(Document segment Opens)

ChapterPageDetailsDatePrint Run
General Note Regarding the Errata
Please check which printing of the book you have. As we become aware of errors in the book, we add the corrections to the text when we reprint the book. Therefore, not all the errors listed here will appear in all copies.
1/28/08
2 99 Text correction
On the top of page 99, it states that “NAT is covered in Chapter 10, 'Network Address Translation.'”
It should state “Chapter 11”.
2/5/08 1st & 2nd
3 127 Text correction
On page 127, near the bottom of the page: “The following table shows you an example host range of two subnets in a Class B 240 (/20) subnet mask:"
First subnet 16.0 32.0
Second subnet 31.255 47.255


The table should read:
First subnet16.0 31.255
Second subnet 32.0 47.255
2/5/08 1st & 2nd
3 133 Text correction: Missing digit in broadcast address
The third question asks “What subnet and broadcast address is the IP address 172.16.50.10 255.255.224.0 (/19) a member of?” The answer states: “256-224 = 0, 32, 64 (remember, we always start counting at zero(0)). The subnet is 172.16.32.0, and the broadcast must be 172.16.63.25 since 64.0 is the next subnet.”

(Document segment Closes)

- Your instructions:
Please repeat the book errata above word for word, everything from "ChapterPageDetailsDatePrint Run" down to "in all copies.".

(Excerpted data Opens)

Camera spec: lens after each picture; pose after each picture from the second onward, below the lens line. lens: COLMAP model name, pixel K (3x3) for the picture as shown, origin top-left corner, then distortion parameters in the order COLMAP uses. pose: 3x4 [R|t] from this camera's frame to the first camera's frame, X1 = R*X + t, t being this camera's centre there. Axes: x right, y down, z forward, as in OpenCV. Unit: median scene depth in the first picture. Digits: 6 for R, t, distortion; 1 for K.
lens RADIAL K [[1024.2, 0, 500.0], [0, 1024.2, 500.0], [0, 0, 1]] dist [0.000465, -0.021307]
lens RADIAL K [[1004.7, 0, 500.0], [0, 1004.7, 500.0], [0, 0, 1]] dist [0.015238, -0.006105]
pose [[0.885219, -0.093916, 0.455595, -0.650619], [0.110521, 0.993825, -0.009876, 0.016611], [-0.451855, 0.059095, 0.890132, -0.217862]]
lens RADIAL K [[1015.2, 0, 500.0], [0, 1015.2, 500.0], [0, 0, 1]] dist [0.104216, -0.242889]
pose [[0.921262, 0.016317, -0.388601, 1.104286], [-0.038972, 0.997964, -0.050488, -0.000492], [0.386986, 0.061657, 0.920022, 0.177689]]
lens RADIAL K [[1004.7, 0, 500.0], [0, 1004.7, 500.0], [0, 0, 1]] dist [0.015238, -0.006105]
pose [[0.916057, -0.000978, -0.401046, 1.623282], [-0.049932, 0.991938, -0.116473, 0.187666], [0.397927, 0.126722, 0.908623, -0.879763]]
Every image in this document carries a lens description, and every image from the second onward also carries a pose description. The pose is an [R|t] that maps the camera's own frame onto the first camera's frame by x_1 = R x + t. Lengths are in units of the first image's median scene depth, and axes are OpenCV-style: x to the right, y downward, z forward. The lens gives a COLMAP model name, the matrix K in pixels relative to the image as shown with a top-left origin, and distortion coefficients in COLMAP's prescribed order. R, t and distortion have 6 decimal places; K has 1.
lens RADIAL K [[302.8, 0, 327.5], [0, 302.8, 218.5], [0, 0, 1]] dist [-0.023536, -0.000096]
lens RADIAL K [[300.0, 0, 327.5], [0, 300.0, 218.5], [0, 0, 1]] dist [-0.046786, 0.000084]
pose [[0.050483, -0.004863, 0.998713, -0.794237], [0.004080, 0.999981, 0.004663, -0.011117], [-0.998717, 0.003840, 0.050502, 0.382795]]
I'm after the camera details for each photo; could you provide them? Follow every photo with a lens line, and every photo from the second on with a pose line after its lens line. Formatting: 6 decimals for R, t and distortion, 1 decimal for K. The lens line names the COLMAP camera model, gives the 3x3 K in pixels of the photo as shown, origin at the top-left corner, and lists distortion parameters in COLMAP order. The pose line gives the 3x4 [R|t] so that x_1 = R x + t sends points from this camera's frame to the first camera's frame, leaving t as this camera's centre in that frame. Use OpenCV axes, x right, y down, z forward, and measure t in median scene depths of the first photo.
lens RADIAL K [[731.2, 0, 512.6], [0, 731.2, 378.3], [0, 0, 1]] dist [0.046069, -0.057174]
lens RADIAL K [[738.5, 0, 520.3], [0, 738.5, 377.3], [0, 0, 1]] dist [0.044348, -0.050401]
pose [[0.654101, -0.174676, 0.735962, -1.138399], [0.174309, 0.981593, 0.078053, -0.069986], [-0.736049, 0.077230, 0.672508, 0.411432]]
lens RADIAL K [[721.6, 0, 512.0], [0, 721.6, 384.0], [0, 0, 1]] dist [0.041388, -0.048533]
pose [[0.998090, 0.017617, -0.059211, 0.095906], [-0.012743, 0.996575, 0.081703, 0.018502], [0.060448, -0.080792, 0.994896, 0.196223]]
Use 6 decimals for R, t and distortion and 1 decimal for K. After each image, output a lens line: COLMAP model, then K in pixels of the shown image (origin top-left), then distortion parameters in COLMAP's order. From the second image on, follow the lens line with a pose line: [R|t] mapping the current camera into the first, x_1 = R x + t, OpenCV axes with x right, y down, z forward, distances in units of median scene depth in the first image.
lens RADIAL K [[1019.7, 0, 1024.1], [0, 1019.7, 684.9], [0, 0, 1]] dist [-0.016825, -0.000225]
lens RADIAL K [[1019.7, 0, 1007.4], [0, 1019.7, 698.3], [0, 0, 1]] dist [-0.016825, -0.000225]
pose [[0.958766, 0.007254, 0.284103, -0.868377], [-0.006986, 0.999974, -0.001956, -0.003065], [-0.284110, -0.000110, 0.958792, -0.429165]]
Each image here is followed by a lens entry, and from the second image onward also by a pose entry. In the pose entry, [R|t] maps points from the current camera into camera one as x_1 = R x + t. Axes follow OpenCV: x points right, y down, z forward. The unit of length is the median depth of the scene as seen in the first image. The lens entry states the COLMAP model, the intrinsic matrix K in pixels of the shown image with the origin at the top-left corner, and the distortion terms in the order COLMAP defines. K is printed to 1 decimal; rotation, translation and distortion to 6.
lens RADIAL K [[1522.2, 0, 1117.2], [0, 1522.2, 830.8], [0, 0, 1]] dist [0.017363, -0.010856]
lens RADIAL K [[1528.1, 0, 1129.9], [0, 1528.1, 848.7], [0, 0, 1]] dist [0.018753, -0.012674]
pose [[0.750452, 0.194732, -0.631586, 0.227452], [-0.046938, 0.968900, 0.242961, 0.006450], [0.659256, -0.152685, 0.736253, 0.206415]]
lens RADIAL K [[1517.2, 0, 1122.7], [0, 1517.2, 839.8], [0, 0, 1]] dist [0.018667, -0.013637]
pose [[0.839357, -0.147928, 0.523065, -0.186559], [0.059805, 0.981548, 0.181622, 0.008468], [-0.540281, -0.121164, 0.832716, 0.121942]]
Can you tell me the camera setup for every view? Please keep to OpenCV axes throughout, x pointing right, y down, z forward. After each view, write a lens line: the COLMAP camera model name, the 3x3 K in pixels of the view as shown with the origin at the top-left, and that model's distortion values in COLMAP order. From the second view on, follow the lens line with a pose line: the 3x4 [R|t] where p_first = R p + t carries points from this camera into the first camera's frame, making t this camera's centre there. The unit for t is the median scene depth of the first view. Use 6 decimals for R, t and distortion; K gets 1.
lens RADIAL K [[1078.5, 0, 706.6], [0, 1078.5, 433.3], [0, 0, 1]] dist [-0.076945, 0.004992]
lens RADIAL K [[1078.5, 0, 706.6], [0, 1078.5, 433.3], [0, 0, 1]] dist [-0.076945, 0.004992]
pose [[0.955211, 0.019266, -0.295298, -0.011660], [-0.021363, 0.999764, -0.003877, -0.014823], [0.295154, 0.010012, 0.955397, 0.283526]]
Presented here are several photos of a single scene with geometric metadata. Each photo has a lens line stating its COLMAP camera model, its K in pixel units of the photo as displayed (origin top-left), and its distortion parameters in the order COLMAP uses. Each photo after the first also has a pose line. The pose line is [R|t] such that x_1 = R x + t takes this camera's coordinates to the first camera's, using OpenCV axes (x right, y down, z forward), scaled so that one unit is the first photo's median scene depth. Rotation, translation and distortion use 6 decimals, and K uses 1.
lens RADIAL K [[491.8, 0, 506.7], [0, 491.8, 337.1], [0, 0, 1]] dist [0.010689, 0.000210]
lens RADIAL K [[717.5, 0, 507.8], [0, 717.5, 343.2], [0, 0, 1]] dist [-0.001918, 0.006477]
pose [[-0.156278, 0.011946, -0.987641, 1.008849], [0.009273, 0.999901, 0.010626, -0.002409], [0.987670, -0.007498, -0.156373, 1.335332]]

(Excerpted data Closes)

- Finished exercise:
ChapterPageDetailsDatePrint Run
General Note Regarding the Errata
Please check which printing of the book you have. As we become aware of errors in the book, we add the corrections to the text when we reprint the book. Therefore, not all the errors listed here will appear in all copies.